*** Opening of Provided records ***
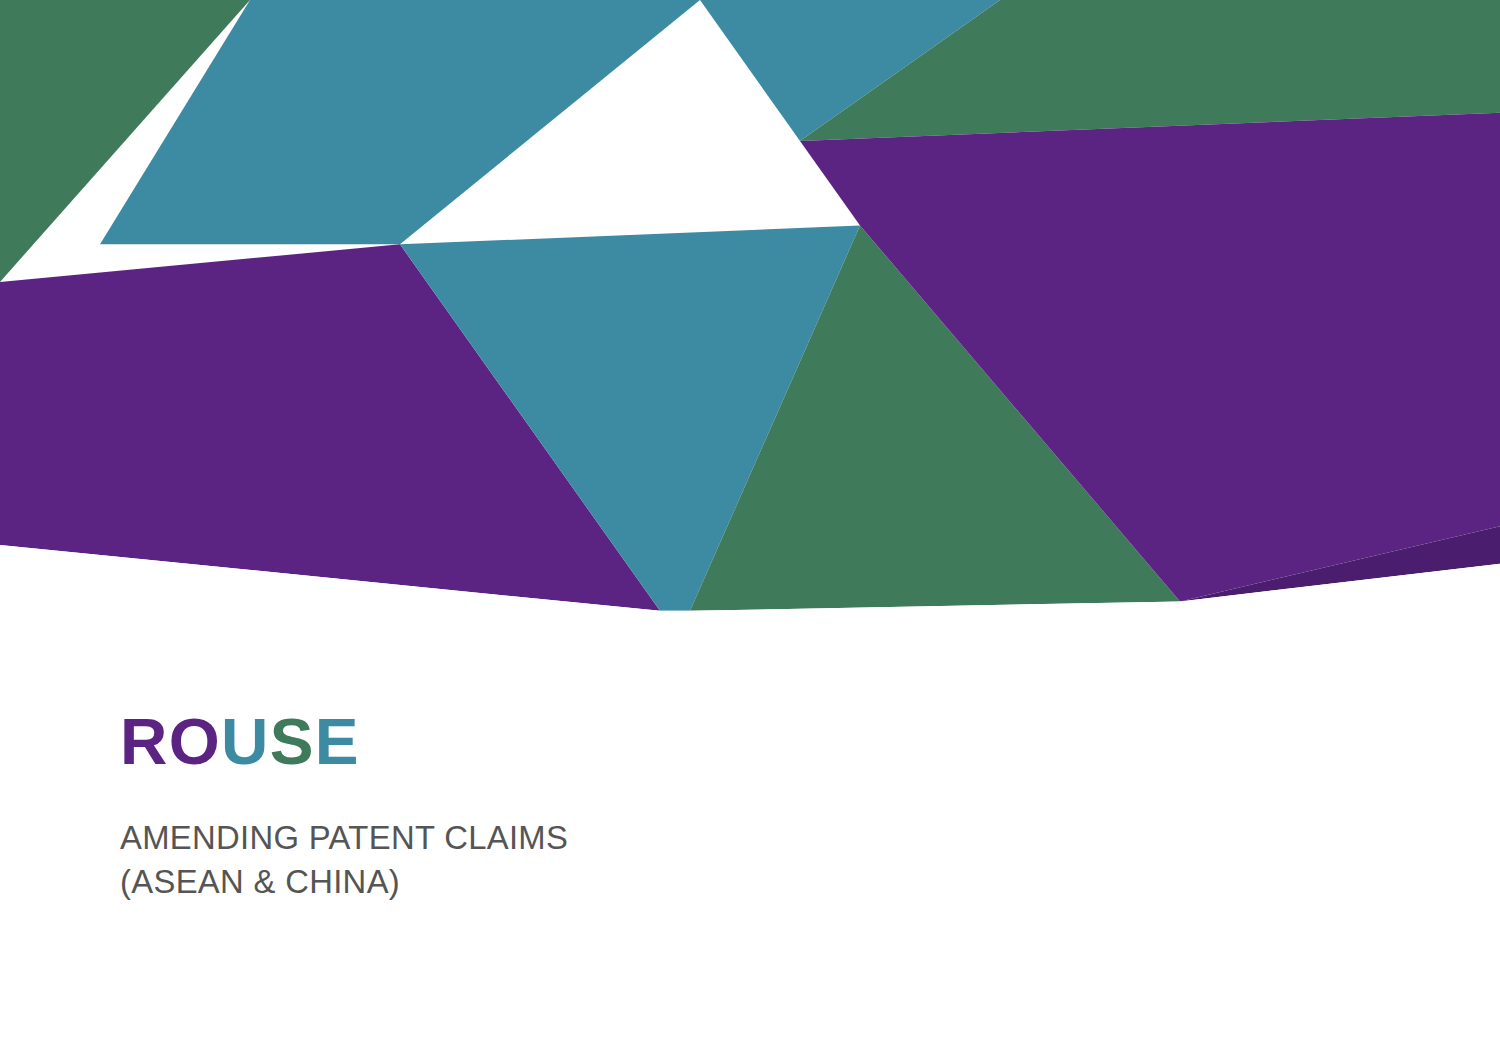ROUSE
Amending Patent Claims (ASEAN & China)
*** Close of Provided records ***
*** Opening of Provided records ***
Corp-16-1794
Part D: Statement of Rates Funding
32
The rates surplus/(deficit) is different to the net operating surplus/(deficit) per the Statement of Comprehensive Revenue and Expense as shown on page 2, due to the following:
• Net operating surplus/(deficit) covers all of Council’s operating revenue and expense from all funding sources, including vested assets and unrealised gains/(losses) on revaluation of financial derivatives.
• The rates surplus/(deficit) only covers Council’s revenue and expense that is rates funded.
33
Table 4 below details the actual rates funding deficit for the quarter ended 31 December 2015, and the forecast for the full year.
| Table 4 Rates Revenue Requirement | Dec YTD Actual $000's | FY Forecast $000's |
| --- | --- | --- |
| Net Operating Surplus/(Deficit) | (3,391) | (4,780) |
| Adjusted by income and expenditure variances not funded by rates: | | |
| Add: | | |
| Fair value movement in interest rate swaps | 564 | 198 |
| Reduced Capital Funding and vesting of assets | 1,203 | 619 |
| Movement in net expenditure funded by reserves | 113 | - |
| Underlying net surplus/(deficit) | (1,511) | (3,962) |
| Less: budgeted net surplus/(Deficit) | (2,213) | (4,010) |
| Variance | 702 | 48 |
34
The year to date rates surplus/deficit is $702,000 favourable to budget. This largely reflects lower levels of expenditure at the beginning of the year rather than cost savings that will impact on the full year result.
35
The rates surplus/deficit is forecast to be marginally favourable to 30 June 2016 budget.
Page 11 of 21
*** Close of Provided records ***
Assignment
Search the data above for the string "funded" and return every line that has it.

Output for this task
• The rates surplus/(deficit) only covers Council’s revenue and expense that is rates funded.
| Adjusted by income and expenditure variances not funded by rates: | | |
| Movement in net expenditure funded by reserves | 113 | - |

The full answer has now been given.